L4 061 Violin Plots 2 V3


Data Vis L4 C06 V2


Violin Plots

There are a few ways of plotting the relationship between one quantitative and one qualitative variable, that demonstrate the data at different levels of abstraction. The violin plot is on the lower level of abstraction. For each level of the categorical variable, a distribution of the values on the numeric variable is plotted. The distribution is plotted as a kernel density estimate, something like a smoothed histogram. There is an extra section at the end of the previous lesson that provides more insight into kernel density estimates.

Seaborn's violinplot() function can be used to create violin plots.

Example 1. Violin plot for plotting a Quantitative variable (fuel efficiency) versus Qualitative variable (vehicle class)

# Types of sedan cars
sedan_classes = ['Minicompact Cars', 'Subcompact Cars', 'Compact Cars', 'Midsize Cars', 'Large Cars']
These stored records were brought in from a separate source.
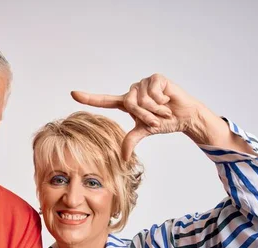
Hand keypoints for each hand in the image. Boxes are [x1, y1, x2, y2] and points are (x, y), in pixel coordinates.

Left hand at [72, 73, 213, 159]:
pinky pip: (153, 93)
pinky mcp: (155, 78)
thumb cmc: (164, 122)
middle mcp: (132, 91)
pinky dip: (161, 101)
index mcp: (127, 103)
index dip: (89, 98)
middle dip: (145, 116)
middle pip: (130, 104)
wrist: (184, 117)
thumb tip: (122, 158)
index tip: (73, 94)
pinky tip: (168, 100)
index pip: (104, 100)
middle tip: (157, 119)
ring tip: (164, 109)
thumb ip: (131, 140)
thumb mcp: (144, 131)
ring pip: (142, 100)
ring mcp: (143, 83)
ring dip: (155, 110)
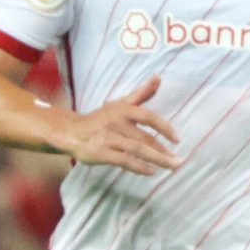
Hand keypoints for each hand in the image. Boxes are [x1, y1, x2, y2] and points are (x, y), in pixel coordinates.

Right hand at [63, 79, 180, 175]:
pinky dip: (139, 167)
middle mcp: (116, 123)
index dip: (165, 127)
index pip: (149, 117)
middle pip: (145, 139)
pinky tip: (152, 172)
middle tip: (179, 161)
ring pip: (137, 150)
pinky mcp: (101, 153)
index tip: (178, 139)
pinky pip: (124, 161)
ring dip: (157, 160)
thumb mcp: (121, 103)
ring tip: (172, 167)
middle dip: (164, 151)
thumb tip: (158, 77)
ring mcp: (108, 138)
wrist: (70, 131)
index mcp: (123, 110)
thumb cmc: (102, 118)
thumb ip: (142, 93)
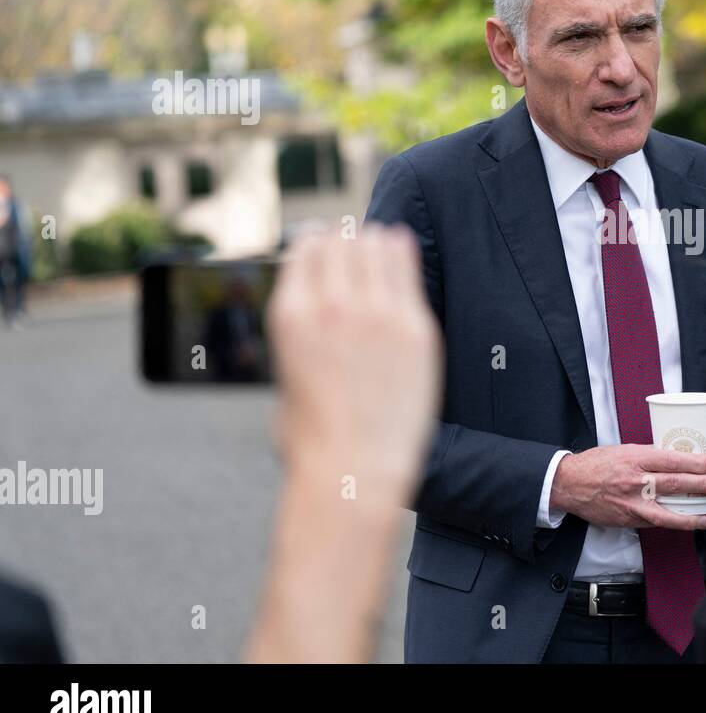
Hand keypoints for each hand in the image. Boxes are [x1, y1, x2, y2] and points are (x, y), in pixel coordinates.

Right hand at [249, 224, 440, 662]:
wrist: (355, 473)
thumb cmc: (314, 439)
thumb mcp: (285, 377)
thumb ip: (300, 337)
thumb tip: (309, 321)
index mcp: (291, 315)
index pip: (307, 247)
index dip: (317, 245)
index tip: (326, 249)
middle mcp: (331, 305)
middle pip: (342, 239)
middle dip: (346, 244)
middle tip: (354, 253)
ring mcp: (377, 313)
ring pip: (376, 243)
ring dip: (374, 245)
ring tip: (376, 254)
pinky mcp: (414, 326)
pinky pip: (406, 265)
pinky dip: (400, 255)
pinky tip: (400, 253)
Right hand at [551, 444, 705, 529]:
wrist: (569, 483)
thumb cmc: (598, 463)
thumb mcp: (623, 450)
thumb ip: (648, 456)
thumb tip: (674, 458)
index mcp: (635, 459)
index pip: (670, 460)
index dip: (694, 463)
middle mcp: (635, 481)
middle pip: (674, 484)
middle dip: (701, 486)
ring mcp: (632, 503)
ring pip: (667, 512)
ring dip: (690, 514)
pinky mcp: (628, 519)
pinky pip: (654, 522)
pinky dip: (671, 523)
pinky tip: (686, 523)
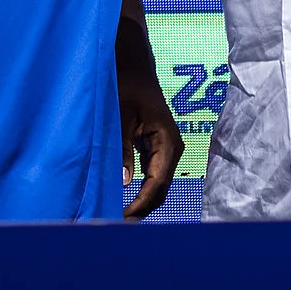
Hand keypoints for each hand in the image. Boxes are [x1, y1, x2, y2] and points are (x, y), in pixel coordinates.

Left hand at [121, 68, 183, 219]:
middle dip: (142, 207)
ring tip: (121, 215)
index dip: (141, 202)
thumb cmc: (127, 86)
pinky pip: (153, 176)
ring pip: (158, 185)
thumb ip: (123, 148)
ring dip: (143, 201)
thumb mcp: (121, 116)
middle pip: (161, 189)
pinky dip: (142, 189)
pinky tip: (127, 199)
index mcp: (168, 142)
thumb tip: (124, 181)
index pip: (158, 182)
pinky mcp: (158, 150)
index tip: (123, 216)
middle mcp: (172, 149)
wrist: (134, 68)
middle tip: (118, 222)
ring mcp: (166, 151)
# Returns the types for sedan_classes with the categories and orderedness
# Refer - https://pandas.pydata.org/pandas-docs/version/0.23.4/generated/pandas.api.types.CategoricalDtype.html
vclasses = pd.api.types.CategoricalDtype(ordered=True, categories=sedan_classes)
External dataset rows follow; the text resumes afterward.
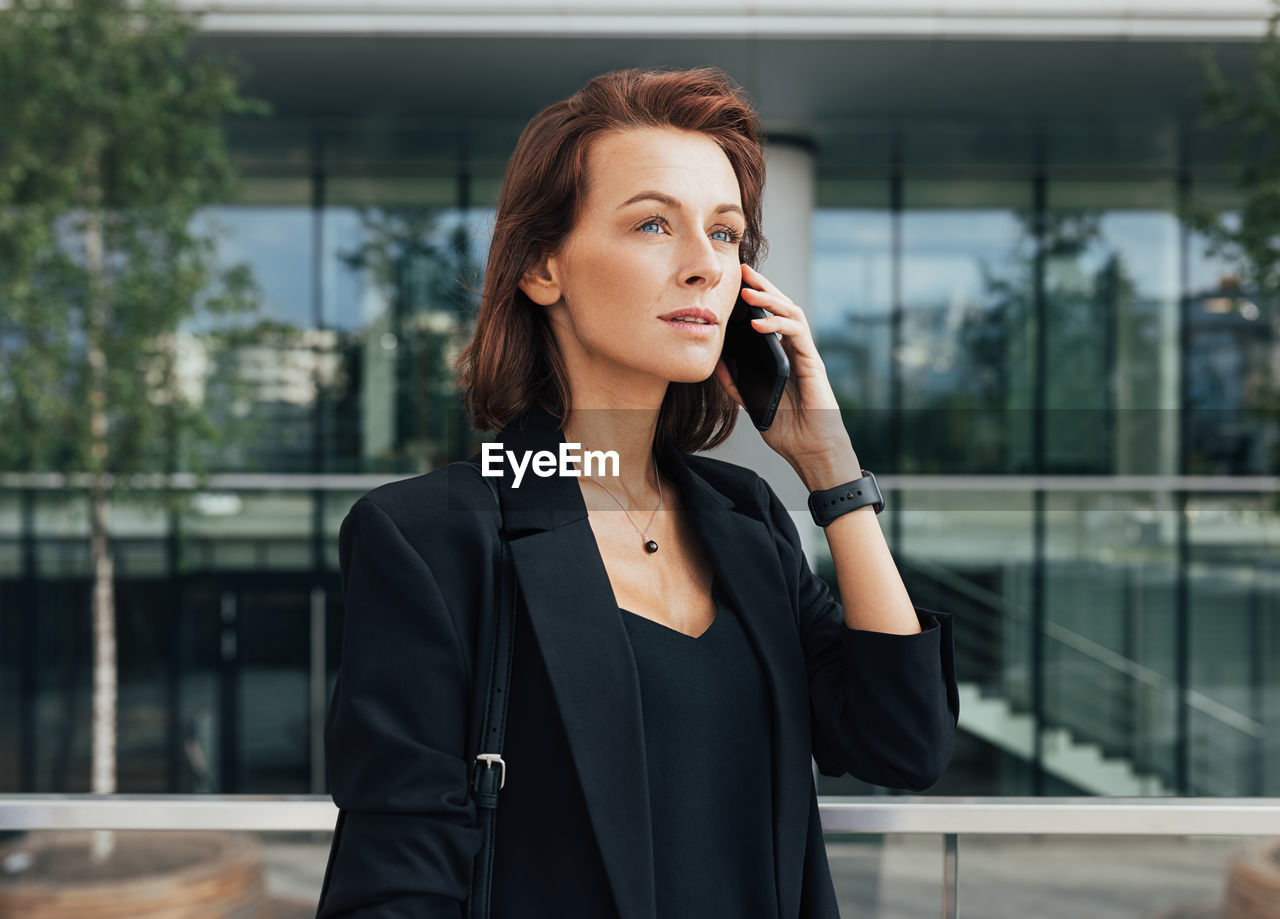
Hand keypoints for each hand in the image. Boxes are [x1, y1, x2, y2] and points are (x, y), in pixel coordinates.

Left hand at [712, 263, 858, 485]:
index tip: (733, 284)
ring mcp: (805, 353)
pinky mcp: (813, 362)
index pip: (768, 318)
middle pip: (780, 307)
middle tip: (744, 271)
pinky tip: (759, 324)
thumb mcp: (750, 402)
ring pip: (791, 313)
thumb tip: (715, 362)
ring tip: (748, 292)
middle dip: (763, 287)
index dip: (754, 299)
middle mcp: (794, 348)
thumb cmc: (786, 428)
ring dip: (770, 299)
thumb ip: (734, 383)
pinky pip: (797, 334)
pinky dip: (778, 326)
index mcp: (780, 354)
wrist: (810, 449)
# Use pandas.astype() to convert the "VClass" column from a plain object type into an ordered categorical type 
fuel_econ['VClass'] = fuel_econ['VClass'].astype(vclasses);

sb.violinplot(data=fuel_econ, x='VClass', y='comb');

A violin plot with default arguments in violinplot() function

A violin plot with default arguments in violinplot() function

You can see that each level has been rendered in a different color, like how the plain countplot() was in the previous lesson. We can set the "color" parameter to make each curve the same color if it is not meaningful.

Inside each curve, there is a black shape with a white dot inside, a miniature box plot. A further discussion of box plots will be performed on the next page. If you'd like to remove the box plot, you can set the inner = None parameter in the violinplot call to simplify the look of the final visualization.

Example 2. Violin plot without datapoints in the violin interior

base_color = sb.color_palette()[0]

# The "inner" argument represents the datapoints in the violin interior. 
# It can take any value from {“box”, “quartile”, “point”, “stick”, None}
# If "box", it draws a miniature boxplot. 
sb.violinplot(data=fuel_econ, x='VClass', y='comb', color=base_color, innner=None)
plt.xticks(rotation=15);

Additional Variation

Much like how the bar chart could be rendered with horizontal bars, the violin plot can also be rendered horizontally. Seaborn is smart enough to make an appropriate inference on which orientation is requested, depending on whether "x" or "y" receives the categorical variable. But if both variables are numeric (e.g., one is discretely-valued) then the "orient" parameter can be used to specify the plot orientation.

sb.violinplot(data=fuel_econ, y='VClass', x='comb', color=base_color, innner=None);